REQUIRED WORK
Where the data below begins, start retyping exactly, and end on the line with "(163, 987) none", which is included; no picture goes in.

DATA FOR THE TASK
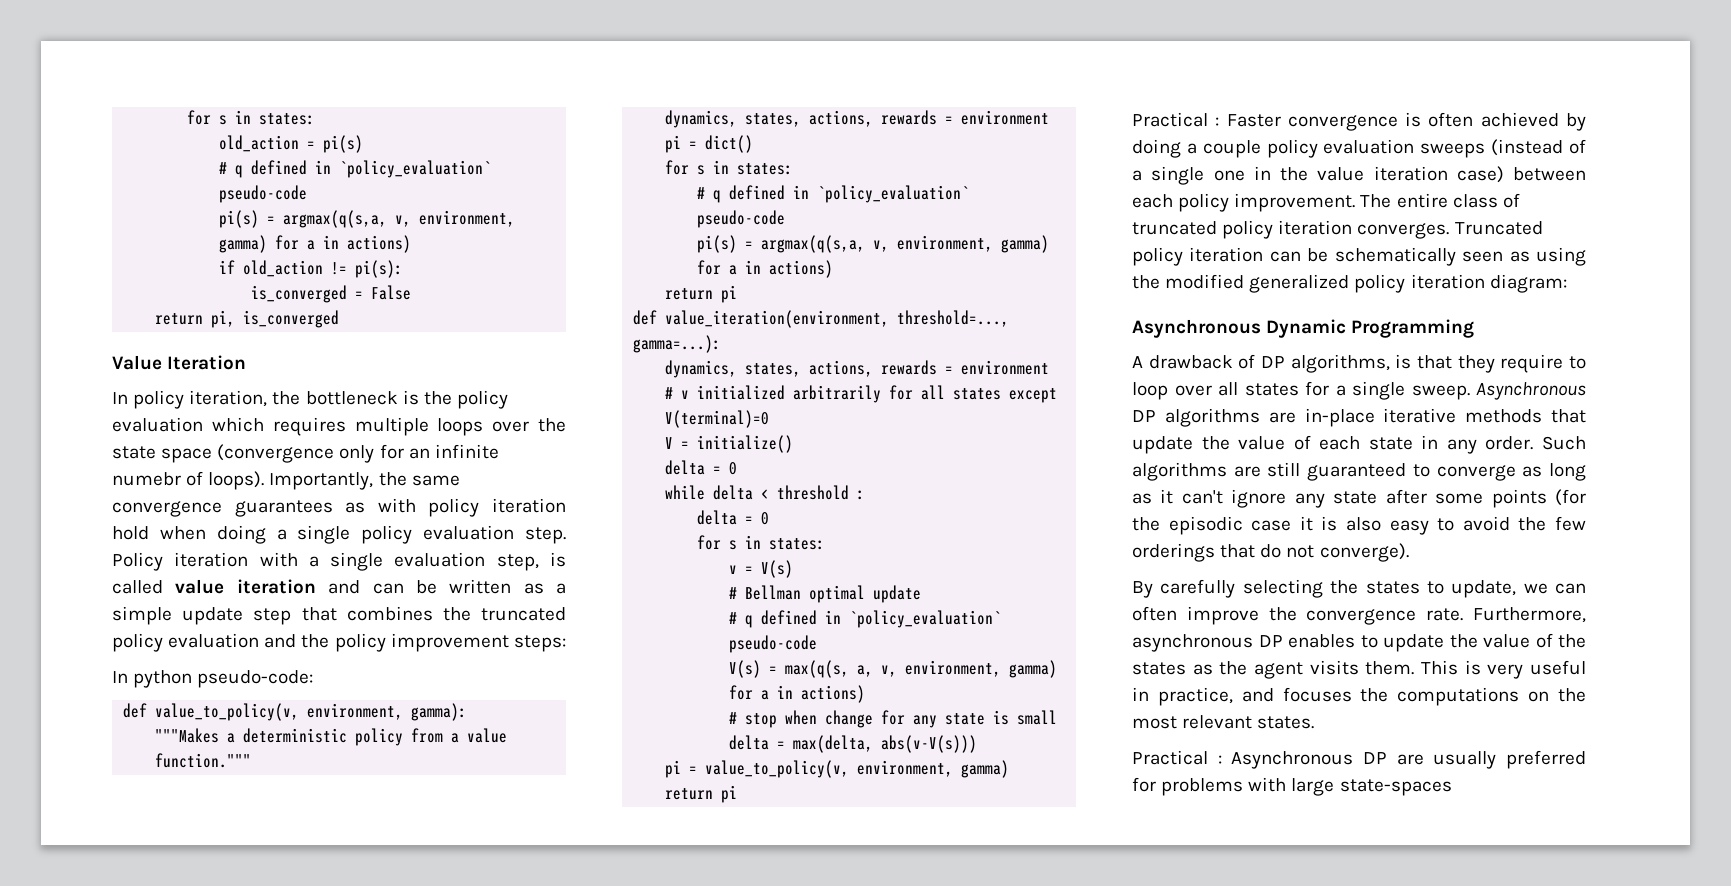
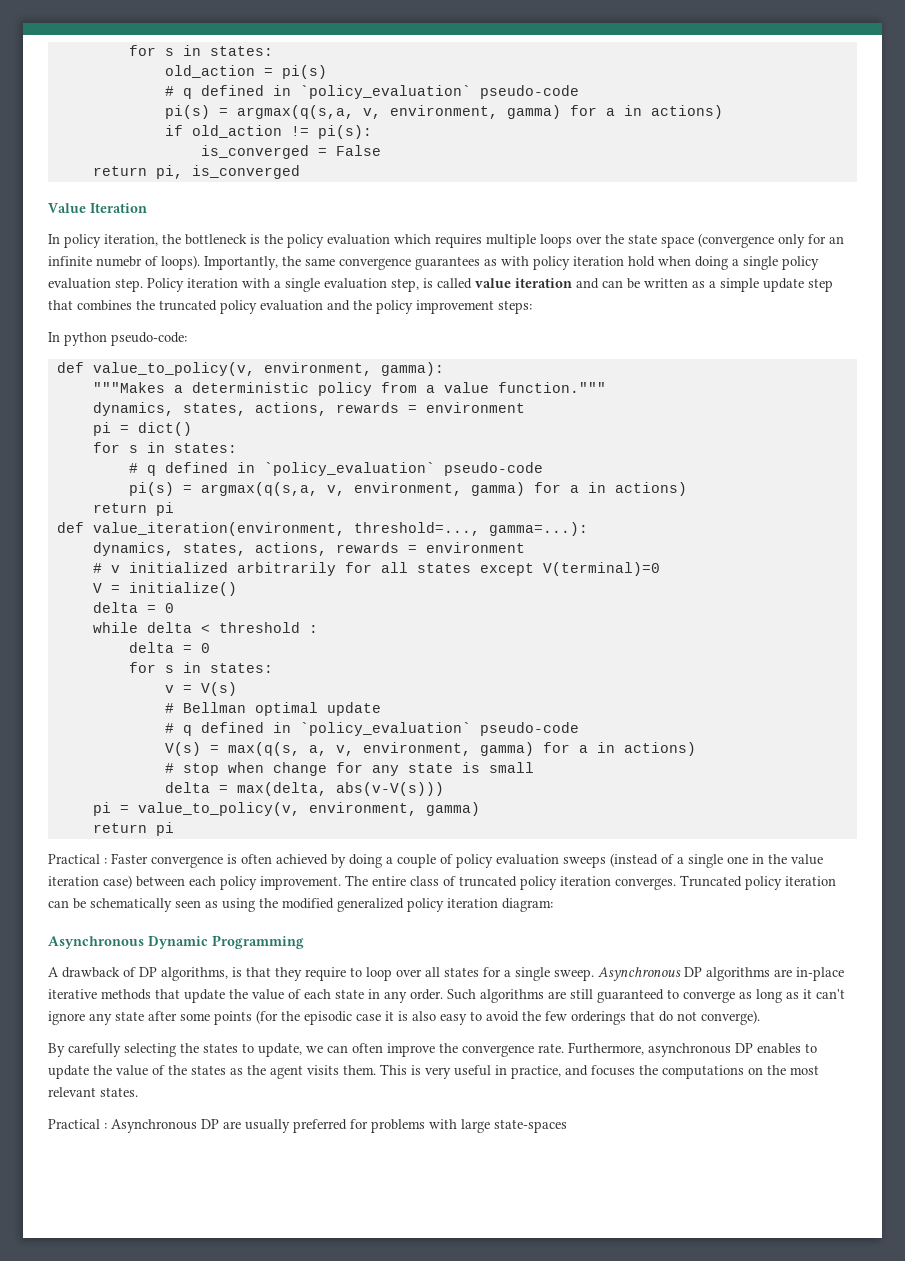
(1261, 149) none -> [440,854,453,864] of

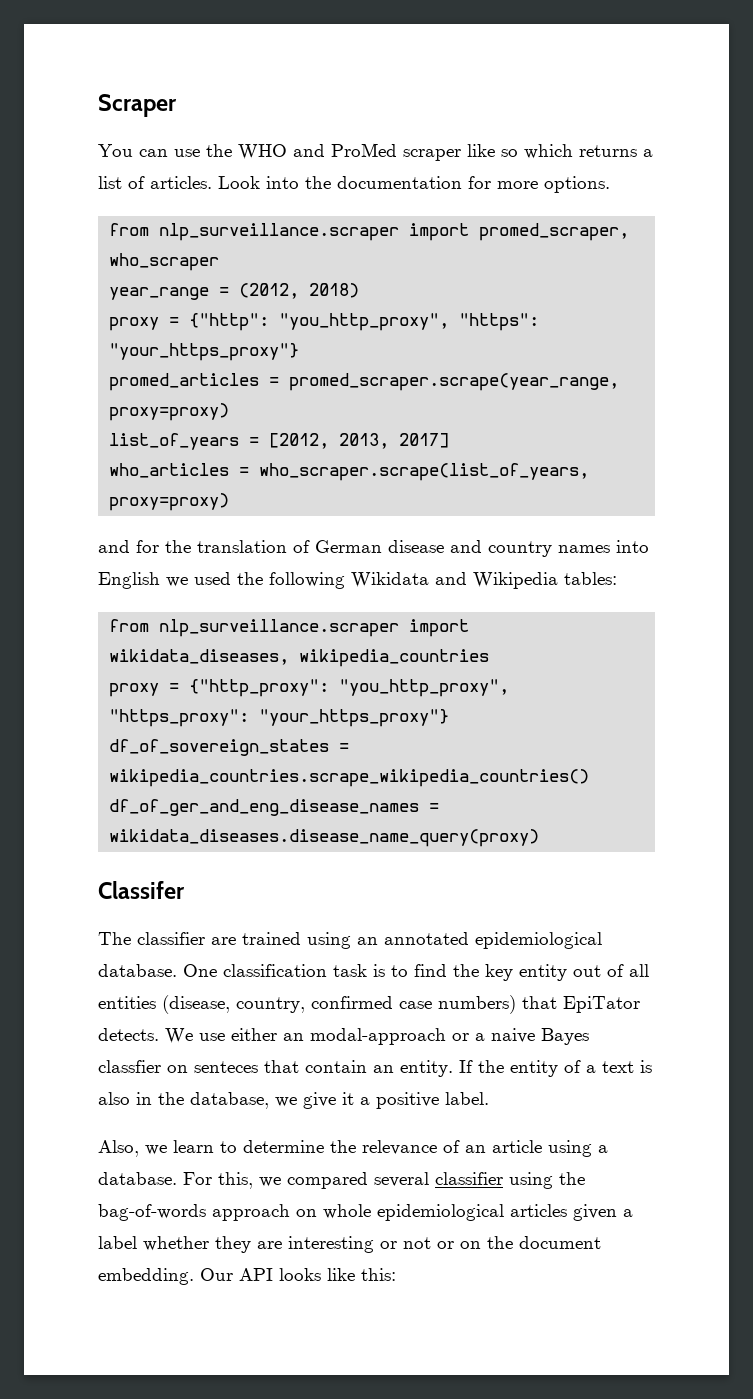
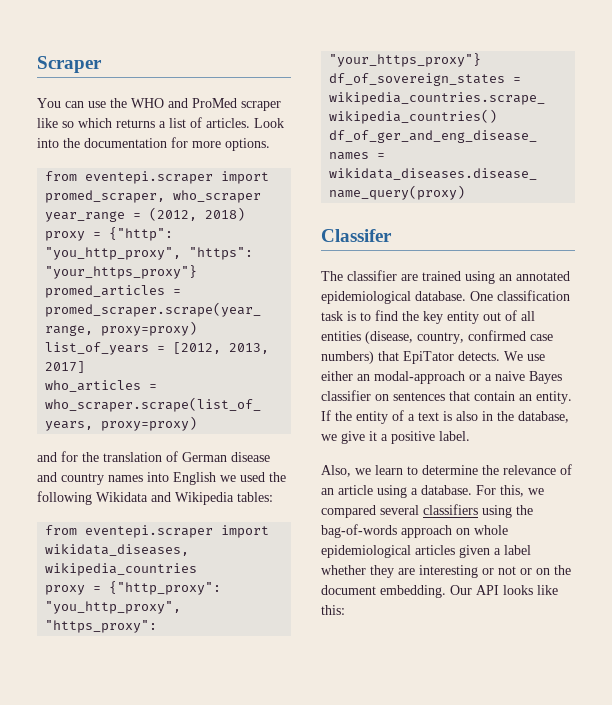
[159,223,400,241] nlp_surveillance.scraper -> [85,171,214,184] eventepi.scraper
[159,619,400,637] nlp_surveillance.scraper -> [85,525,214,538] eventepi.scraper
[98,1060,258,1073] classfier on senteces -> [321,390,445,401] classifier on sentences
[435,1172,503,1185] classifier -> [423,504,478,515] classifiers

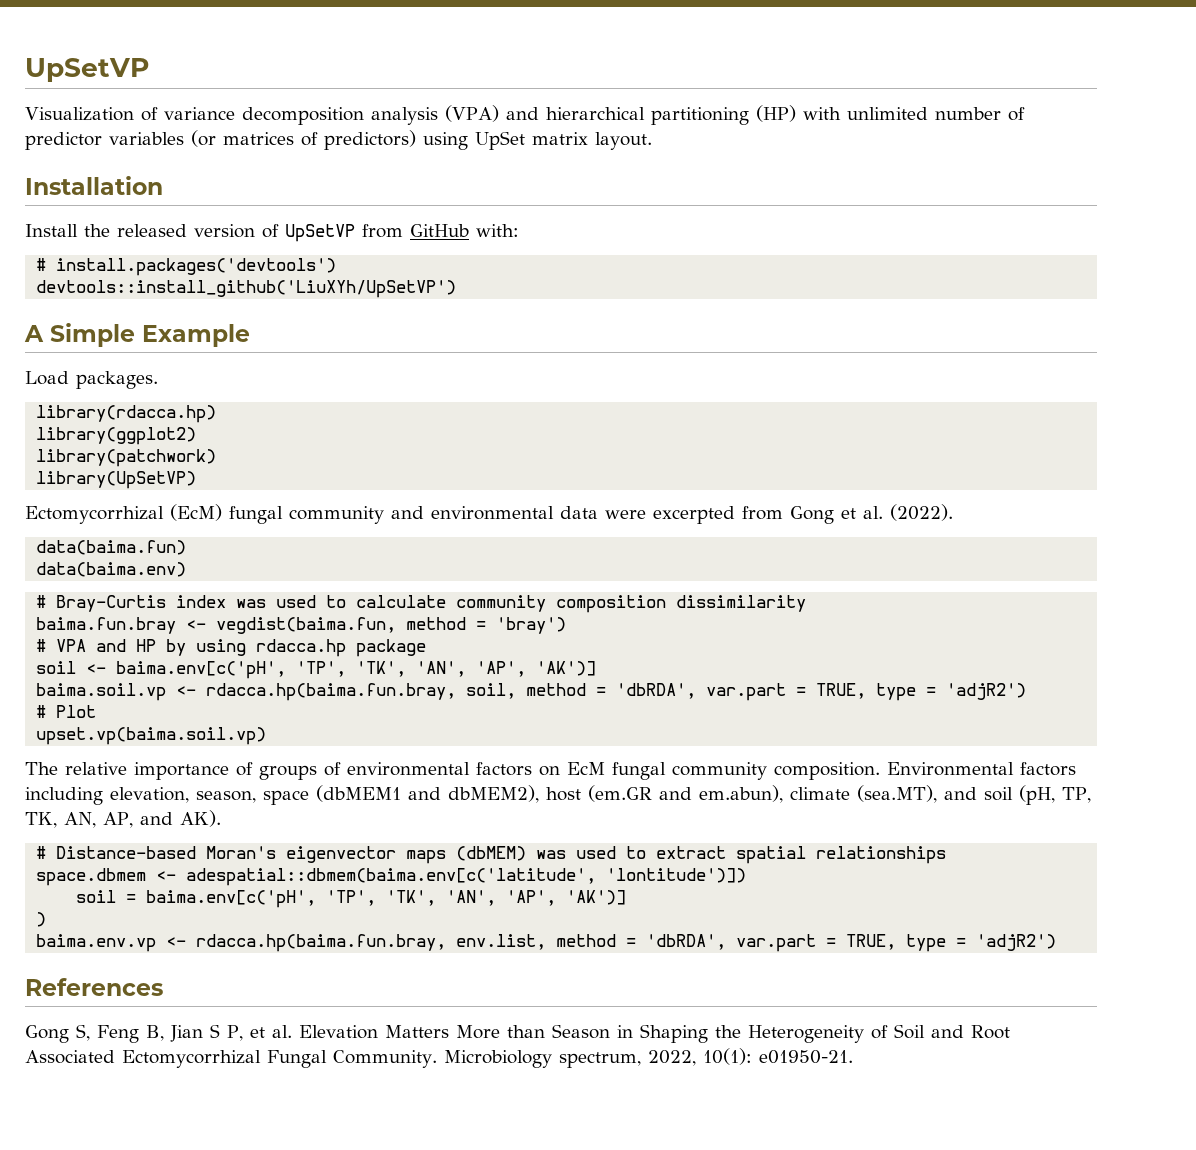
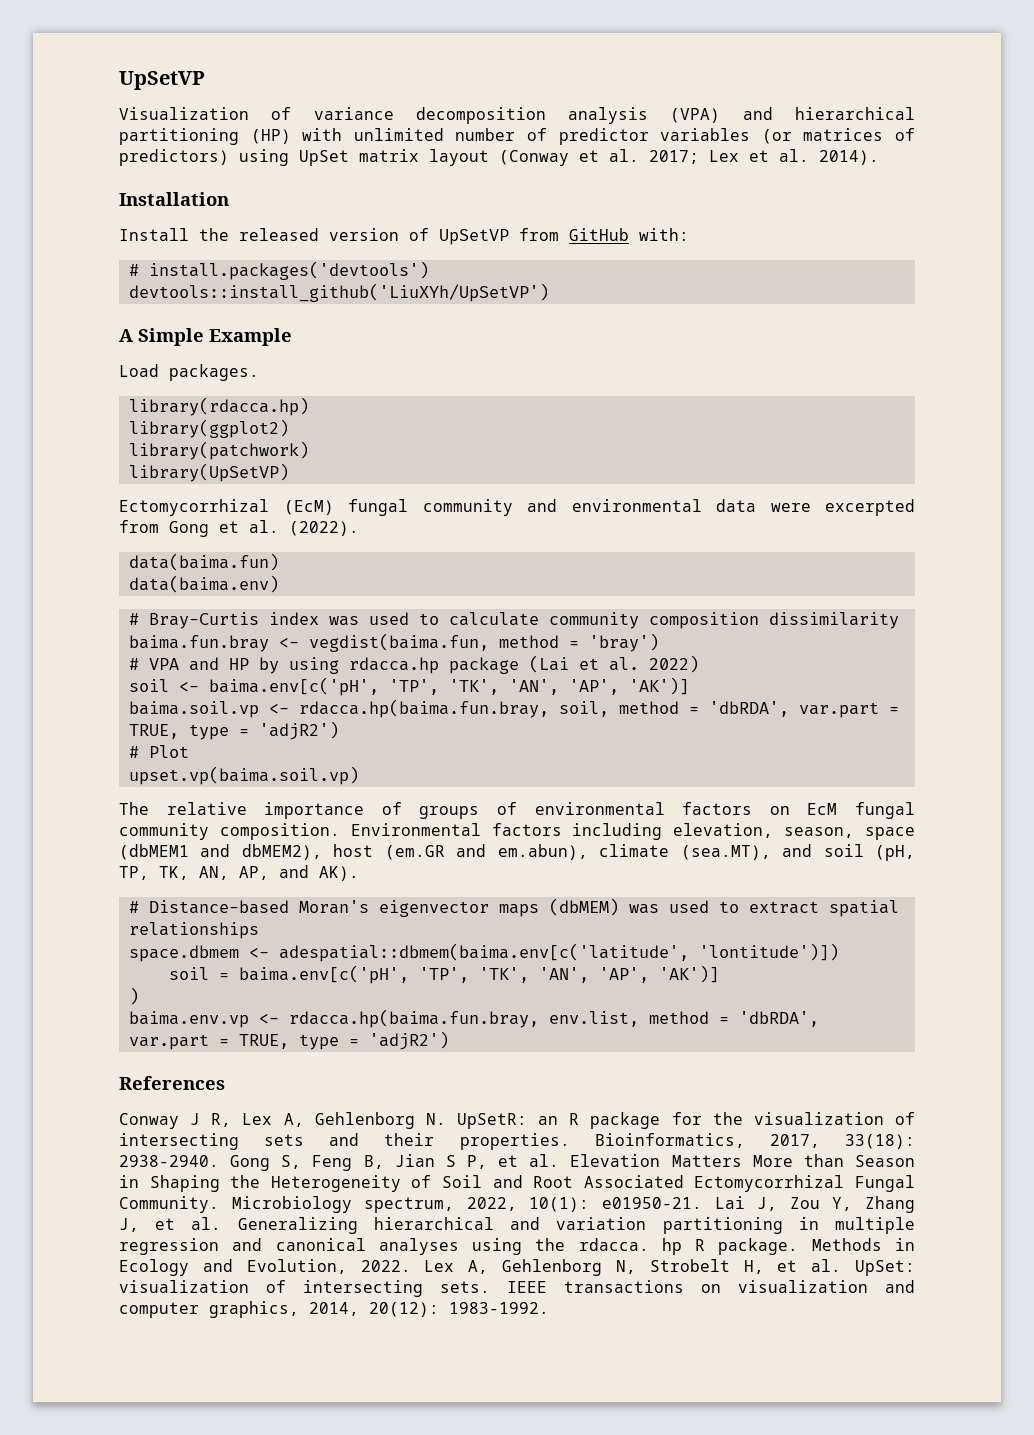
[595,132,652,150] layout. -> [429,149,879,166] layout (Conway et al. 2017; Lex et al. 2014).
(427, 648) none -> [528,655,699,673] (Lai et al. 2022)
(163, 987) none -> [119,1112,915,1129] [119,1133,915,1150] [119,1155,219,1167] Conway J R, Lex A, Gehlenborg N. UpSetR: an R package for the visualization of intersecting sets and their properties. Bioinformatics, 2017, 33(18): 2938-2940.
(853, 1057) none -> [714,1196,916,1213] [119,1217,915,1234] [119,1238,915,1255] [119,1259,916,1276] [119,1280,915,1297] [119,1301,549,1318] Lai J, Zou Y, Zhang J, et al. Generalizing hierarchical and variation partitioning in multiple regression and canonical analyses using the rdacca. hp R package. Methods in Ecology and Evolution, 2022. Lex A, Gehlenborg N, Strobelt H, et al. UpSet: visualization of intersecting sets. IEEE transactions on visualization and computer graphics, 2014, 20(12): 1983-1992.

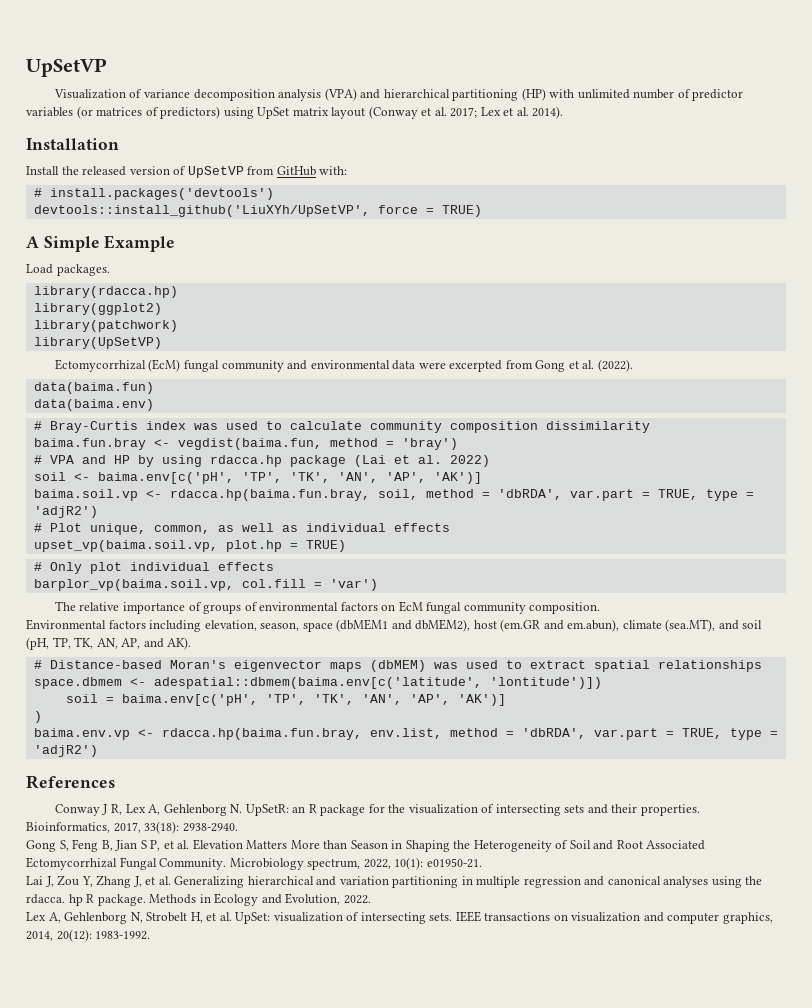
[128,283,549,302] devtools::install_github('LiuXYh/UpSetVP') -> [33,205,482,217] devtools::install_github('LiuXYh/UpSetVP', force = TRUE)
[128,766,359,785] // upset.vp(baima.soil.vp) -> [89,523,450,535] [33,540,346,552] [33,562,274,574] [33,579,378,591] unique, common, as well as individual effects // upset_vp(baima.soil.vp, plot.hp = TRUE) // # Only plot individual effects // barplor_vp(baima.soil.vp, col.fill = 'var')
(340, 831) none -> (601, 608) //
(219, 1161) none -> (238, 827) //
(702, 1203) none -> (482, 863) //
(411, 1266) none -> (371, 899) //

YOUR RESPONSE
(1261, 149) none -> [440,854,453,864] of

[159,223,400,241] nlp_surveillance.scraper -> [85,171,214,184] eventepi.scraper
[159,619,400,637] nlp_surveillance.scraper -> [85,525,214,538] eventepi.scraper
[98,1060,258,1073] classfier on senteces -> [321,390,445,401] classifier on sentences
[435,1172,503,1185] classifier -> [423,504,478,515] classifiers

[595,132,652,150] layout. -> [429,149,879,166] layout (Conway et al. 2017; Lex et al. 2014).
(427, 648) none -> [528,655,699,673] (Lai et al. 2022)
(163, 987) none -> [119,1112,915,1129] [119,1133,915,1150] [119,1155,219,1167] Conway J R, Lex A, Gehlenborg N. UpSetR: an R package for the visualization of intersecting sets and their properties. Bioinformatics, 2017, 33(18): 2938-2940.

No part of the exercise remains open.